Dies ist eine Prognose der FAO, der Ernährungs- und Landwirtschaftsorganisation der Vereinten Nationen (Food and Agriculture Organization), die auch von der Fischerei-Expertin Heike Vesper des Internationalen WWF-Zentrum für Meeresschutz in Hamburg bestätigt wird: „ Die Fischbestände können sich auf wieder zurückentwickeln, wenn man sie in Ruhe lässt". Weitest gehend passiert aber das Gegenteil.
Weil die europäischen Fischbestände überfischt sind, jagen die Fangflotten zunehmend in fremden Gewässern den letzten Fischen hinterher, zum Beispiel vor den Küsten Westafrikas. „So werden die Probleme der Überfischung exportiert, anstatt sie zu lösen", kritisiert der WWF.

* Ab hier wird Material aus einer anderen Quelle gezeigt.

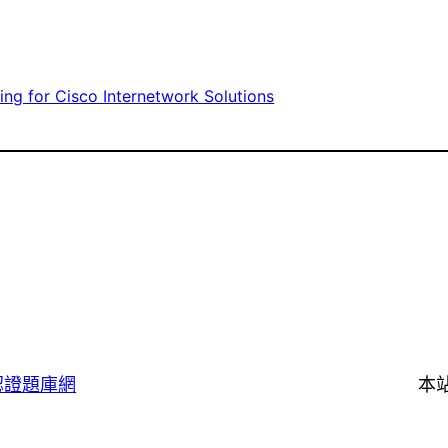
ing for Cisco Internetwork Solutions
認證題庫網
本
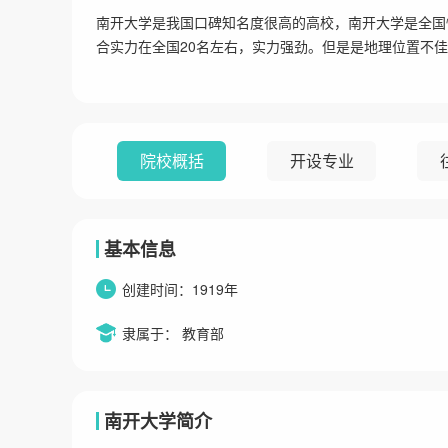
南开大学是我国口碑知名度很高的高校，南开大学是全国性
合实力在全国20名左右，实力强劲。但是是地理位置不
院校概括
开设专业
基本信息
创建时间：1919年
隶属于： 教育部
南开大学简介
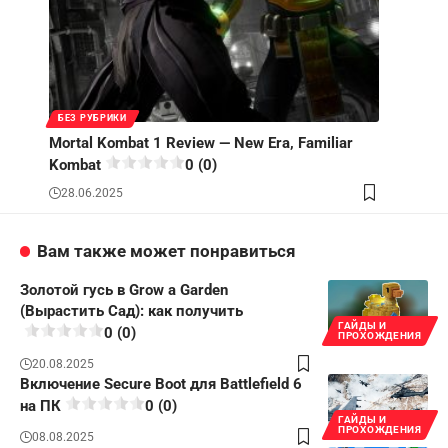
БЕЗ РУБРИКИ
Mortal Kombat 1 Review — New Era, Familiar
Kombat
0 (0)
28.06.2025
Вам также может понравиться
Золотой гусь в Grow a Garden
(Вырастить Сад): как получить
ГАЙДЫ И
0 (0)
ПРОХОЖДЕНИЯ
20.08.2025
Включение Secure Boot для Battlefield 6
на ПК
0 (0)
ГАЙДЫ И
ПРОХОЖДЕНИЯ
08.08.2025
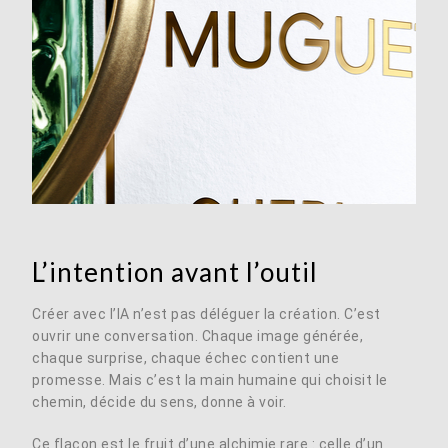
L’intention avant l’outil
Créer avec l’IA n’est pas déléguer la création. C’est
ouvrir une conversation. Chaque image générée,
chaque surprise, chaque échec contient une
promesse. Mais c’est la main humaine qui choisit le
chemin, décide du sens, donne à voir.
Ce flacon est le fruit d’une alchimie rare : celle d’un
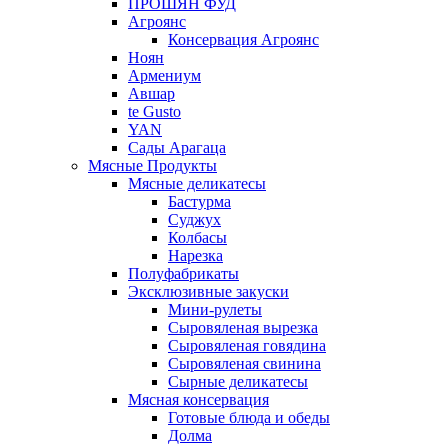
ПРОШЯН ФУД
Агроянс
Консервация Агроянс
Ноян
Армениум
Авшар
te Gusto
YAN
Сады Арагаца
Мясные Продукты
Мясные деликатесы
Бастурма
Суджух
Колбасы
Нарезка
Полуфабрикаты
Эксклюзивные закуски
Мини-рулеты
Сыровяленая вырезка
Сыровяленая говядина
Сыровяленая свинина
Сырные деликатесы
Мясная консервация
Готовые блюда и обеды
Долма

Konkret: Weltweit können sich derzeit nur 1% der Fischbestände erholen, Eindrittel gelten bereits als überfisch (das bedeutet: sie stehen kurz vor dem Kollaps), über 50% der Fischbestände befinden sich an ihren biologischen Grenzen. Lediglich 20% werden als „unterfischt" bezeichnet. „Das sind dann aber auch wirklich die allerletzten Reserven."